THE TASK: Say how many lines in the material below contain the word "will", giving the number alone.

····················

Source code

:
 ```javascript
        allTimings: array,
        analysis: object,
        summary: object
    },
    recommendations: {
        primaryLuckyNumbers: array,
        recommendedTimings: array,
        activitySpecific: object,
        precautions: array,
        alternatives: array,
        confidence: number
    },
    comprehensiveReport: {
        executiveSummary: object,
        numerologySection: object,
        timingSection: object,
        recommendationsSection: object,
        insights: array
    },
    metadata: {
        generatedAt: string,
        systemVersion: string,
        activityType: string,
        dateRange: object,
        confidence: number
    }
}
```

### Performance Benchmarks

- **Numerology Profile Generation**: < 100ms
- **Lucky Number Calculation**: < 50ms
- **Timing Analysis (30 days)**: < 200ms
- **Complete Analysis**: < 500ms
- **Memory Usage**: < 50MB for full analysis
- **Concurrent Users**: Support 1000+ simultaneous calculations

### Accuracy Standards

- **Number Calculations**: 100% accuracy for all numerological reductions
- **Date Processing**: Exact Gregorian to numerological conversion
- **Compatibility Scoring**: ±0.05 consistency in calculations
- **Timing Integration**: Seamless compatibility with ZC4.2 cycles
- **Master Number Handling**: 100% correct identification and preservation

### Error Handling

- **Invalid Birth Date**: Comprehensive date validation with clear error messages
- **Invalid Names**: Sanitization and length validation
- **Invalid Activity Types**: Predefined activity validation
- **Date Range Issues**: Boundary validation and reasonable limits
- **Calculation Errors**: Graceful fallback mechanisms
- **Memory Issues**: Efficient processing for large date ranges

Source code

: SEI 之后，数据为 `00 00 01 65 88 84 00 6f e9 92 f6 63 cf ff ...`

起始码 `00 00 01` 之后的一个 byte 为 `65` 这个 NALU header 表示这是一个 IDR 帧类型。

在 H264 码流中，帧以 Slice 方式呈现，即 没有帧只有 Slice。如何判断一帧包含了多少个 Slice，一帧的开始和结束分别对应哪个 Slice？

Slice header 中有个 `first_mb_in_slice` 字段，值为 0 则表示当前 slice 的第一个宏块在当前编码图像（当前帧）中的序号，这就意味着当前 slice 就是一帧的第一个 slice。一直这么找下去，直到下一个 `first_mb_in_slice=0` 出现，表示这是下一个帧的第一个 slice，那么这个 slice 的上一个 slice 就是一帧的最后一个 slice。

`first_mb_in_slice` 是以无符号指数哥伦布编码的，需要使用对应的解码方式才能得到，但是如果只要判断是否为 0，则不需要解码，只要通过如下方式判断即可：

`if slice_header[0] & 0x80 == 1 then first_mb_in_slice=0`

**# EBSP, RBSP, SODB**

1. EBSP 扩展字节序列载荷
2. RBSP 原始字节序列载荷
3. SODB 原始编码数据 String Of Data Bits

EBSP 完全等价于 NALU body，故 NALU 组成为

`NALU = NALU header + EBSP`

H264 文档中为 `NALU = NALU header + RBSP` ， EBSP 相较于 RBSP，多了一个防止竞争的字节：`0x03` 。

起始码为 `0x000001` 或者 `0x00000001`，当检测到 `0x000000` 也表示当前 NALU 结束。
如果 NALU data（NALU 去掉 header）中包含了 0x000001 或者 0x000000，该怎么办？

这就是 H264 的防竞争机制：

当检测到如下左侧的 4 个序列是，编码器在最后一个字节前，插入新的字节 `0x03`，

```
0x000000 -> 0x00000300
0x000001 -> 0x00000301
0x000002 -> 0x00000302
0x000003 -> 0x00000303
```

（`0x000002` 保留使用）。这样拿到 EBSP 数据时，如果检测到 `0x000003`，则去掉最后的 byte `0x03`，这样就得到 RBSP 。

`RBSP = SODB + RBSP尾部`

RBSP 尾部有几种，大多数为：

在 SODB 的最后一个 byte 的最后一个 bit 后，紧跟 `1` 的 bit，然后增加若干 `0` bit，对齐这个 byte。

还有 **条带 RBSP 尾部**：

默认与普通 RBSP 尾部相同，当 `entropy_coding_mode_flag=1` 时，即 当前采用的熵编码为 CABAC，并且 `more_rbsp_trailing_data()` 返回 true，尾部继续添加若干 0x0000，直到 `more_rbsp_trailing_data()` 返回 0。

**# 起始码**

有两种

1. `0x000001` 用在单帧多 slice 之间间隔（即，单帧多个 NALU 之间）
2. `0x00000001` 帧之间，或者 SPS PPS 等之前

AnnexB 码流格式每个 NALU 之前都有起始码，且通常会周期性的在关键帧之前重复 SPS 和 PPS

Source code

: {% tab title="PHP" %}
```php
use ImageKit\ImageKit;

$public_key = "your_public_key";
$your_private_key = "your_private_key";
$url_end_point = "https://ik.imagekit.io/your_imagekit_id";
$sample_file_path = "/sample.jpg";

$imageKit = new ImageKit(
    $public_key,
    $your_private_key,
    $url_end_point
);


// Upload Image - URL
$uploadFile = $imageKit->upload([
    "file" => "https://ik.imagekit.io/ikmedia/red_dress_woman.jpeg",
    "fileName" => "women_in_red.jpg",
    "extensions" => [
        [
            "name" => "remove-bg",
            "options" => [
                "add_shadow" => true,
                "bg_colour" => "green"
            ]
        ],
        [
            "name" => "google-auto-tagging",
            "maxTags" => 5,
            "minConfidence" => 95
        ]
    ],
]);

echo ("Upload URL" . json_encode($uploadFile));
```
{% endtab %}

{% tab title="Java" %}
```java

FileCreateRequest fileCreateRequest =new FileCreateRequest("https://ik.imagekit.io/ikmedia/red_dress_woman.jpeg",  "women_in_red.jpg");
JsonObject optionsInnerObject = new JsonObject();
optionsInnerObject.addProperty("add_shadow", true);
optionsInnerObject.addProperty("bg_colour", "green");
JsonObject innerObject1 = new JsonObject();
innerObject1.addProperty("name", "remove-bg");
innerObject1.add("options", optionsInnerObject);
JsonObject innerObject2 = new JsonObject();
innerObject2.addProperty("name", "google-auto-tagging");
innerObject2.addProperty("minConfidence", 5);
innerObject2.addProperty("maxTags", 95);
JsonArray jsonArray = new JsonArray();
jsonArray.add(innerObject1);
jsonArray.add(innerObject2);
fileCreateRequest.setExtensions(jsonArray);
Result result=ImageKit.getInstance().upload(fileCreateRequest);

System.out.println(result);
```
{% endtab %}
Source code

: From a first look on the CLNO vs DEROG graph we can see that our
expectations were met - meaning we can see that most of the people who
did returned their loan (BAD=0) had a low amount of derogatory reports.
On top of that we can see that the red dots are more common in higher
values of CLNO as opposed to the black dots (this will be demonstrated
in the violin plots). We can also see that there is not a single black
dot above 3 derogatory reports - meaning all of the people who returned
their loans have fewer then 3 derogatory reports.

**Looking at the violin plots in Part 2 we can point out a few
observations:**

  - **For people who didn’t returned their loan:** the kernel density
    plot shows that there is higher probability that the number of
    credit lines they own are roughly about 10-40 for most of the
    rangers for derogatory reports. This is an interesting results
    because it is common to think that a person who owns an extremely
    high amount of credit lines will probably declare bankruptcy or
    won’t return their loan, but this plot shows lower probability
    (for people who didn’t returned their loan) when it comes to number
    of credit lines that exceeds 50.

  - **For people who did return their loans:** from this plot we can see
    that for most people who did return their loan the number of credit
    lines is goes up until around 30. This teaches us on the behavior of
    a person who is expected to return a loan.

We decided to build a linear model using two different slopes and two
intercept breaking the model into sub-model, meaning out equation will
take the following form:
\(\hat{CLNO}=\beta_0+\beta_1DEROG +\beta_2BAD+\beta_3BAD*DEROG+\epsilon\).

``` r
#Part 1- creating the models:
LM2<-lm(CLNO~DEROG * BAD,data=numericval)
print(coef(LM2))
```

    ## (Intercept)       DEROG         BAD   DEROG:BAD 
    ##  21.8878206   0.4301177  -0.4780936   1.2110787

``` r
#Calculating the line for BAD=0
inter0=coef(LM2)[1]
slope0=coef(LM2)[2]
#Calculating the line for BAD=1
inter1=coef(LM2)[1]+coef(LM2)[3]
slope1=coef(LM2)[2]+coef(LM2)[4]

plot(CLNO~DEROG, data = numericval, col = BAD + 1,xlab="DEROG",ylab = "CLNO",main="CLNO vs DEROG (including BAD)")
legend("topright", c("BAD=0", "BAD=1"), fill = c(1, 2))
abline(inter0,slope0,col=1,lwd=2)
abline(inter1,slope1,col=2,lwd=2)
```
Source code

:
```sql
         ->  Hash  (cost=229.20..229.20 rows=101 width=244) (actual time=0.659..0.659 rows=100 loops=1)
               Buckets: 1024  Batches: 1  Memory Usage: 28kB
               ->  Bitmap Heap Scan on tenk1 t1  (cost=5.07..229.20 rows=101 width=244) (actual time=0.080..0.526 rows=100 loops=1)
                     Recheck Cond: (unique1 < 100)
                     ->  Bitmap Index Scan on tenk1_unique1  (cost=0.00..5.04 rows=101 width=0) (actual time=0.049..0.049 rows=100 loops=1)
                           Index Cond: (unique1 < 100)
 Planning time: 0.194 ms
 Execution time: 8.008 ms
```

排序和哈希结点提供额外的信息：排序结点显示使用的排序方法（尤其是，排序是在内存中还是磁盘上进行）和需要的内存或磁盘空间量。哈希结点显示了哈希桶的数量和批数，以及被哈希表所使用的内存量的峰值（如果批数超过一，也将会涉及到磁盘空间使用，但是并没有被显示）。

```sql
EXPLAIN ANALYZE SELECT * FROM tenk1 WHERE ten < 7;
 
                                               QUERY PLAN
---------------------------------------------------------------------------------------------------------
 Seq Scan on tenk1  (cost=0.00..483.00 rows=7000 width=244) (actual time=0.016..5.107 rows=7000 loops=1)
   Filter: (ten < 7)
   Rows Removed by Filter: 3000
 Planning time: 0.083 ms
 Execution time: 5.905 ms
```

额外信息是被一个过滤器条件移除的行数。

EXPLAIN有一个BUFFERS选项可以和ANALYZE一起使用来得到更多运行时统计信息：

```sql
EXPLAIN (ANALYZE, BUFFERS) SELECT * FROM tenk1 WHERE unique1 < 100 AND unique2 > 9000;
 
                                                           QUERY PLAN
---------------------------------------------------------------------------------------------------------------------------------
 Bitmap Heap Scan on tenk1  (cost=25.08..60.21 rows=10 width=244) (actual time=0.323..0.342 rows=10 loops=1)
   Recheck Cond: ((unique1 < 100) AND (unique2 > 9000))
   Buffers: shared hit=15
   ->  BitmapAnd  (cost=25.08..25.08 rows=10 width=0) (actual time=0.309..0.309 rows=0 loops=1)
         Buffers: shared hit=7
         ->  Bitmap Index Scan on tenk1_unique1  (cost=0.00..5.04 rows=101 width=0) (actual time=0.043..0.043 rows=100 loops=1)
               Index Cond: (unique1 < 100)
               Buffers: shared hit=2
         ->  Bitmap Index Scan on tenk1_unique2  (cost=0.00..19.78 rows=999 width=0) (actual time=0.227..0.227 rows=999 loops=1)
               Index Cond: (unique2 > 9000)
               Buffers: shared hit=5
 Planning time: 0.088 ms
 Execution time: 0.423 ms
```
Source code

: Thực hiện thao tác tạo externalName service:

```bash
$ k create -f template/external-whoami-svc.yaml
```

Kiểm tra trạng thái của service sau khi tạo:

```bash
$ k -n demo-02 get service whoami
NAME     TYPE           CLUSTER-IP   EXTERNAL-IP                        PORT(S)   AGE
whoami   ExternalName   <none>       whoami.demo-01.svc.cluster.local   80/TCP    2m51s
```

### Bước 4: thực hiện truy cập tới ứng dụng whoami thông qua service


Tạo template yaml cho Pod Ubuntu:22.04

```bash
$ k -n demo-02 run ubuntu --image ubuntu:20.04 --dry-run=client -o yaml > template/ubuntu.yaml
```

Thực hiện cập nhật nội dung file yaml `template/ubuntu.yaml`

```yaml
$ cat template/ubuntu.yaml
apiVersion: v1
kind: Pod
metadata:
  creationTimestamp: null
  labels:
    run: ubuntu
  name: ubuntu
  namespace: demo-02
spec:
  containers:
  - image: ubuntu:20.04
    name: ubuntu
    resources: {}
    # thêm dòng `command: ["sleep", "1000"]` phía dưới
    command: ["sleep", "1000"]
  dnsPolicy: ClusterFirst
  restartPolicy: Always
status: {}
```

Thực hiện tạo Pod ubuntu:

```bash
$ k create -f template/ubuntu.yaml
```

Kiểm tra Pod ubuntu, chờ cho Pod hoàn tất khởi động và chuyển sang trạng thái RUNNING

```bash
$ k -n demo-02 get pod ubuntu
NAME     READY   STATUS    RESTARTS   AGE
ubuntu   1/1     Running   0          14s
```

····················

COMPLETED TASK: 3